We have all laughed and cried over the videos of the welcomes our soldiers received from their pets upon arriving home after a long tour. And we even shed sentimental tears reading about a warrior’s drive and determination to bring home an animal with whom he bonded during his overseas assignment. Alexis Morgan’s Snowberry Creek series is built around a group of soldiers and the dog they adopted in Afghanistan.
Luke Fletcher, Virginia Kantra’s hero from Carolina Man, and his men definitely got attached to this young dog, especially after she saved a soldier’s life:
Luke dug in his harness for MRE. He’d eaten the snacks already. Ripping open the leftover meat pouch, he squeezed a chunk on the ground.
Lance Corporal Anthony Ortega, an ex gangbanger from East Lost Angeles, grinned. “I wouldn’t feed that shit to my dog.”
But the mutt wasn’t so picky. It poked its head from behind the barrel. Its ears were cropped, one eye swollen nearly shut.

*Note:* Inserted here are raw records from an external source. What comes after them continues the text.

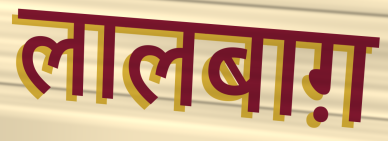
लालबाग़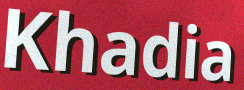
Khadia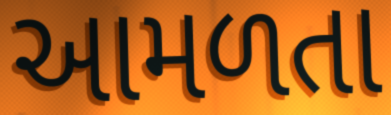
આમળતાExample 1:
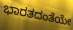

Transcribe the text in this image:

ಭಾರತದಂತೆಯೇ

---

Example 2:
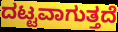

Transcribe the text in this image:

ದಟ್ಟವಾಗುತ್ತದೆ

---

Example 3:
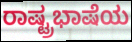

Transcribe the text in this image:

ರಾಷ್ಟ್ರಭಾಷೆಯ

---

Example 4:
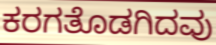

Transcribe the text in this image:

ಕರಗತೊಡಗಿದವು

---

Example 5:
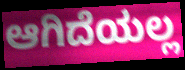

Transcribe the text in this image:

ಆಗಿದೆಯಲ್ಲ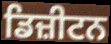
ਡਿਜ਼ੀਟਨ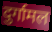
दुर्गामल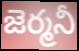
జెర్మనీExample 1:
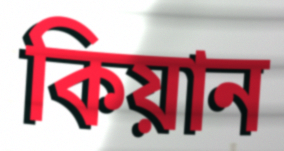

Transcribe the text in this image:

কিয়ান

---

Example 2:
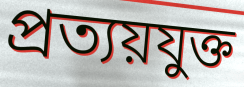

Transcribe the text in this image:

প্রত্যয়যুক্ত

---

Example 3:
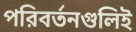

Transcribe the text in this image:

পরিবর্তনগুলিই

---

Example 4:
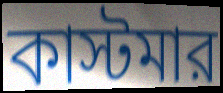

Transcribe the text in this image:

কাস্টমার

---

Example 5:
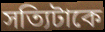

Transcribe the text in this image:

সত্যিটাকেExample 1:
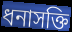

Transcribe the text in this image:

ধনাসক্তি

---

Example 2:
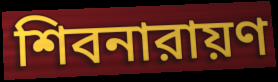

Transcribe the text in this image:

শিবনারায়ণ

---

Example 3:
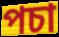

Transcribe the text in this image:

পচা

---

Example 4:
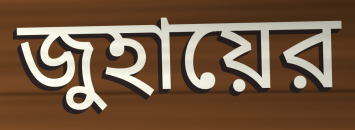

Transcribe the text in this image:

জুহায়ের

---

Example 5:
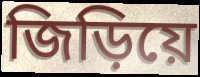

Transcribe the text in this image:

জিড়িয়েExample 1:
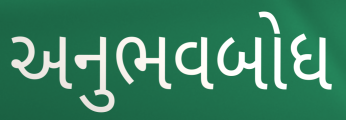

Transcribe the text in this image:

અનુભવબોધ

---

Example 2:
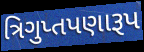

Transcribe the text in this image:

ત્રિગુપ્તપણારૂપ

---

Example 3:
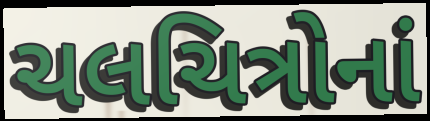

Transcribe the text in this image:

ચલચિત્રોનાં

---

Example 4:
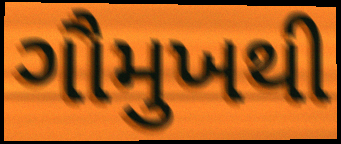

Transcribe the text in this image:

ગૌમુખથી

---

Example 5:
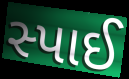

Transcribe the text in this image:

સ્પાઈ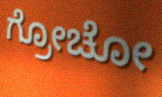
ಗ್ರೋಚೋ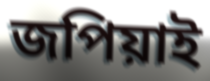
জপিয়াইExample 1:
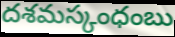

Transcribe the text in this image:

దశమస్కంధంబు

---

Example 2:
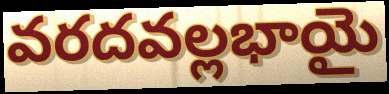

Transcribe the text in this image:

వరదవల్లభాయై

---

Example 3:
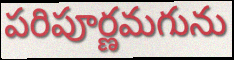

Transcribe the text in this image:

పరిపూర్ణమగును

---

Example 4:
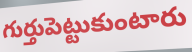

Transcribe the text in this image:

గుర్తుపెట్టుకుంటారు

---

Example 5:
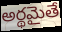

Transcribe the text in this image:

అర్థమైతేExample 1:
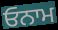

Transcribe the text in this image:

ਓਨਾਮ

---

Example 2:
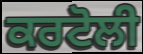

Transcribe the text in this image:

ਕਰਟੋਲੀ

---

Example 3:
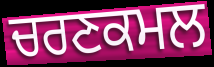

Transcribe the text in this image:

ਚਰਣਕਮਲ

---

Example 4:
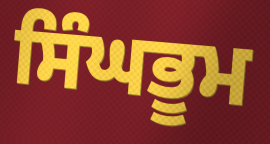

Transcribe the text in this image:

ਸਿੰਘਭੂਮ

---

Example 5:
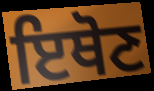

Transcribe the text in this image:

ਇਥੋਣ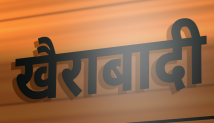
खैराबादी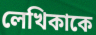
লেখিকাকে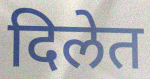
दिलेतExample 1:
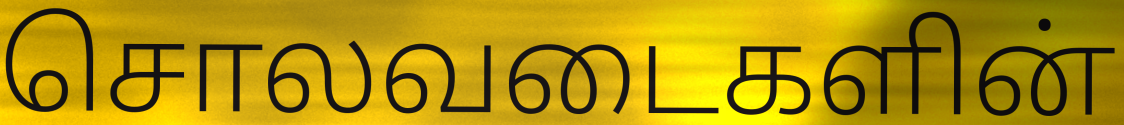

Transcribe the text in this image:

சொலவடைகளின்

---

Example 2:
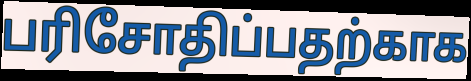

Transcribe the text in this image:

பரிசோதிப்பதற்காக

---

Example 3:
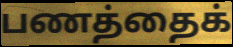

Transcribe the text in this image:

பணத்தைக்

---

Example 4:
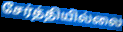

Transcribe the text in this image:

சேர்த்தியில்லை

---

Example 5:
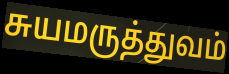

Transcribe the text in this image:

சுயமருத்துவம்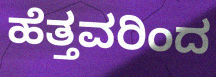
ಹೆತ್ತವರಿಂದ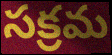
సక్రమ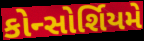
કોન્સોર્શિયમે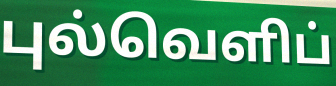
புல்வெளிப்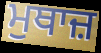
ਮੁਥਾਜ਼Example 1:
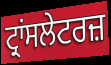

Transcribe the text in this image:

ਟ੍ਰਾਂਸਲੇਟਰਜ਼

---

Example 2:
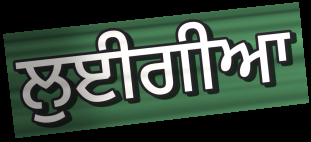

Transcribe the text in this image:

ਲੁਈਗੀਆ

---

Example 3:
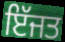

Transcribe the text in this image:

ਇੱਜਤ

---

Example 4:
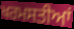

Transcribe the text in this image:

ਖਰਮਸਤੀਆਂ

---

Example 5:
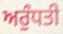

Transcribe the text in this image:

Nineteen-year-old Private First Class Cody Burrows whistled in sympathy. “They really messed that bastard up.”
“Kids didn’t do all that,” Luke said.
Fresh blood oozed from a gash on its shoulder, but its other scars were older injuries, puckered and scabbed over.
“No,” Habib agreed. This dog has been used for fighting.”

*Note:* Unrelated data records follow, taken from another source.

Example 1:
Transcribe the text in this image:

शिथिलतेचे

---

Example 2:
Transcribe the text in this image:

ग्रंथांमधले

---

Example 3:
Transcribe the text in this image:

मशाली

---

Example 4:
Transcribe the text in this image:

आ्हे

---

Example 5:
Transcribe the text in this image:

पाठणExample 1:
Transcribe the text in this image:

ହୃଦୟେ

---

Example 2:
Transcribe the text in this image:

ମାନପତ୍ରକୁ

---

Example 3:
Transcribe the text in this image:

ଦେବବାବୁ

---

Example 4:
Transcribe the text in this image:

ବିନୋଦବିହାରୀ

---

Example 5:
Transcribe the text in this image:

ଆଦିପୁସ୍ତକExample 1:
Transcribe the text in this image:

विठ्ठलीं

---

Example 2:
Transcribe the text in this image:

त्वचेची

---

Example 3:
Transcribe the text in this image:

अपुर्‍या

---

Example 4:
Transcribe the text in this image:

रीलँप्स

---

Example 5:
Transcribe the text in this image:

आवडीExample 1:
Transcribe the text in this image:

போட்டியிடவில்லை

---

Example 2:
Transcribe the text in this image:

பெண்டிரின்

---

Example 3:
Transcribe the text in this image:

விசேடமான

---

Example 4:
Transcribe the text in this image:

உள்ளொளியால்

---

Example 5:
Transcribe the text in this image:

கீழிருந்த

Catherine Mann’s new book, Shelter Me, out this week, is touching on so many levels. While overseas, Sierra McDaniel’s father and his men adopted a dog they called Trooper. After her father’s death, her former flame, Staff Sergeant Mike Kowalski, a solider under her father’s command, brings Trooper home. Now Trooper is a wonder dog—and yes, he is a character in the book, cleverly anthropomorphized. Not only does he have plans to get these former lovers back together, he is an amazing lodestone and therapy dog to Sierra’s grandfather, who is suffering from Alzheimer’s. Just that was enough to hook me, but wait there is more. Sierra’s mother runs a dog rescue facility. Mann’s biography states that she is an active volunteer with her local humane society, and it shows in the book’s both heartbreaking and heartwarming details:
Sighing, Lacey looked toward her feet, at three pairs of eyes staring back up with such hope and joy over a simple scratch behind the ears. She couldn’t take all three. She shouldn’t even take one of them because there wouldn’t be a foster home available. She would be adding to her “zoo” of a home.
She tried to be analytical, but God, it was all impossible. Logic told her the beagle and wirehaired Jack Russell would be easier for her to adopt out. . . and the brindle mutt that looked like a mini Lab with tiger stripes, only eighteen months old at the most and still hyper, would almost certainly fade into the shadows. No one would pick her. Logic had many faces. Her heart was already ten damn steps ahead of her brain. She scooped up the brindle mutt, heavier than she looked, probably closer to forty pounds. The pup rested her head on Lacey’s shoulder with a shudder-sigh.
Speaking of animal rescue, that seems the perfect topic for my next blog—and do I have some great books in mind. But for now, please share your favorite working dog stories.